Turi Create simplifies the development of custom machine learning models.

apple/turicreate

You don’t have to be a machine learning expert to add

  • recommendations,

  • object detection,

  • image classification,

  • image similarity

  • activity classification

to your app.

pip install -U turicreate#

import turicreate as tc
actions = tc.SFrame.read_csv('/Users/datalab/bigdata/cjc/ml-1m/ratings.dat', delimiter='\n', 
                                header=False)['X1'].apply(lambda x: x.split('::')).unpack()
for col in actions.column_names():
    actions[col] = actions[col].astype(int)
actions = actions.rename({'X.0': 'user_id', 'X.1': 'movie_id', 'X.2': 'rating', 'X.3': 'timestamp'})
#actions.save('ratings')
Finished parsing file /Users/datalab/bigdata/cjc/ml-1m/ratings.dat
Parsing completed.
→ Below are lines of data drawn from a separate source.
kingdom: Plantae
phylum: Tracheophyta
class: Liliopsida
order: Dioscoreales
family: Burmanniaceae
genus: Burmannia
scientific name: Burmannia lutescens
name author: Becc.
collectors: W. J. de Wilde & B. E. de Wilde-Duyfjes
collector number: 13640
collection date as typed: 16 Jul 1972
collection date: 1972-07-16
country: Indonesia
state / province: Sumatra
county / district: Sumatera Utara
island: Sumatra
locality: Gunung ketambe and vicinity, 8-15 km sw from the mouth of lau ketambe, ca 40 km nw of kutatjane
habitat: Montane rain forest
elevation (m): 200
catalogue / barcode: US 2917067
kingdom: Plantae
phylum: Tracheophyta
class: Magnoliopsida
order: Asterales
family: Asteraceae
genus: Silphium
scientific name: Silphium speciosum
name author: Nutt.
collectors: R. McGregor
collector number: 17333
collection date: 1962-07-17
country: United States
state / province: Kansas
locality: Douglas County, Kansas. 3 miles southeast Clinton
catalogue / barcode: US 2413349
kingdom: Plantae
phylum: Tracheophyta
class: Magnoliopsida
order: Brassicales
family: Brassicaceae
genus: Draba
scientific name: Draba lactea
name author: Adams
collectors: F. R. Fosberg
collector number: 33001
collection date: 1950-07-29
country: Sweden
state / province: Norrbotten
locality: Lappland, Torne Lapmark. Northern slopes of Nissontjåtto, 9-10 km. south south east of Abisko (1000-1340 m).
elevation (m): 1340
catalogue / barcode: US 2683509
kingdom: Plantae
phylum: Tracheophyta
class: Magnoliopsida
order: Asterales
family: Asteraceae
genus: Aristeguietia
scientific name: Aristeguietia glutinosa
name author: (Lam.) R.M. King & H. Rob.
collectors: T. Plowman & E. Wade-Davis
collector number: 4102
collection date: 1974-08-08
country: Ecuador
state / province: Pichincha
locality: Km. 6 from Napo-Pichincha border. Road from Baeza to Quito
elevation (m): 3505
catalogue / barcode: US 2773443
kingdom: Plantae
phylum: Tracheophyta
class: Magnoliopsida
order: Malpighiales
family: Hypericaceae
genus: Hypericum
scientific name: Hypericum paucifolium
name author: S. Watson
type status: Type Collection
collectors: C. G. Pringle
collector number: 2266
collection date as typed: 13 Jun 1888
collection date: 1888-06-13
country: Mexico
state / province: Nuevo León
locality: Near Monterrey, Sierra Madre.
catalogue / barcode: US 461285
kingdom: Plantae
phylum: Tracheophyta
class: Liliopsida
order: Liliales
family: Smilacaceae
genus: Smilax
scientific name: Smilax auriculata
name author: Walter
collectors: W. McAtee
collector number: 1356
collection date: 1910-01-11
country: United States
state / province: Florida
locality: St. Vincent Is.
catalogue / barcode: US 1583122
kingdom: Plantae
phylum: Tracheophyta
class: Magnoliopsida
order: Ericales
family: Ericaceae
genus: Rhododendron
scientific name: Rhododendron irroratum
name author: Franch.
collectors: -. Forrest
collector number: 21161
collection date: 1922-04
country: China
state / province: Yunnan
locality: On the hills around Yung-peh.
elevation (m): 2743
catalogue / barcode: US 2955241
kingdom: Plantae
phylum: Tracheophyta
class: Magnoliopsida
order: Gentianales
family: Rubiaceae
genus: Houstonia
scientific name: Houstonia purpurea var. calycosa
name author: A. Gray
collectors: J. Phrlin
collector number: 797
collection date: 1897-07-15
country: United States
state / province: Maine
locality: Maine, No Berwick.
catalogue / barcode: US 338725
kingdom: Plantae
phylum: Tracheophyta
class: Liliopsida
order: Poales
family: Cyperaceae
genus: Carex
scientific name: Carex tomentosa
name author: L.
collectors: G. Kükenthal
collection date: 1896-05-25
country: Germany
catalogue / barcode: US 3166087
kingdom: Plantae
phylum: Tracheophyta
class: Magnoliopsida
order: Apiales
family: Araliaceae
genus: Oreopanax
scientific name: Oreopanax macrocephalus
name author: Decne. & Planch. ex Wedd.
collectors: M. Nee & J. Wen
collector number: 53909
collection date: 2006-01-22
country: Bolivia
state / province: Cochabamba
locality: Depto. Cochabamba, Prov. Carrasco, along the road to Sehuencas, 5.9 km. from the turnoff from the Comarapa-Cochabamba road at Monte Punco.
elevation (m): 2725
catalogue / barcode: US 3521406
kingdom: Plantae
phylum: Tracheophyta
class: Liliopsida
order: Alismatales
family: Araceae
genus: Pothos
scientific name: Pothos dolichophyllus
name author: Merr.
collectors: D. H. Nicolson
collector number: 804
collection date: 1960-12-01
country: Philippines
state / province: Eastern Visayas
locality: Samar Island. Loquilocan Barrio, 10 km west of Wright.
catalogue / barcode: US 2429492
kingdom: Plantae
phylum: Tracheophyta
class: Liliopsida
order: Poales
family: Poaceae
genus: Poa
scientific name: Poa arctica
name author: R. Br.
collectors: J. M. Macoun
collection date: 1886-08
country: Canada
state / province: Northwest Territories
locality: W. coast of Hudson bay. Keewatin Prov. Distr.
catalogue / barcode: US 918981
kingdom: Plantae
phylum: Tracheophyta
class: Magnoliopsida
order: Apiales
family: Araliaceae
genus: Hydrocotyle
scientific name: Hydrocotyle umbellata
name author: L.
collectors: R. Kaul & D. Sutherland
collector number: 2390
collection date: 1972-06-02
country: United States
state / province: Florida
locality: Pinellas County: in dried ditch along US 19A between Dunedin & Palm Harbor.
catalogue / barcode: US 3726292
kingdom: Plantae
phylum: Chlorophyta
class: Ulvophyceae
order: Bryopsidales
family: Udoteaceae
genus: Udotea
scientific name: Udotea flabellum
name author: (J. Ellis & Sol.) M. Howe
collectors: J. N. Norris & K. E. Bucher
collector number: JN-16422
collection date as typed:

Parsed 100 lines in 0.348264 secs.
------------------------------------------------------
Inferred types from first 100 line(s) of file as 
column_type_hints=[str]
If parsing fails due to incorrect types, you can correct
the inferred type list above and pass it to read_csv in
the column_type_hints argument
------------------------------------------------------
Finished parsing file /Users/datalab/bigdata/cjc/ml-1m/ratings.dat
Parsing completed. Parsed 1000209 lines in 0.376001 secs.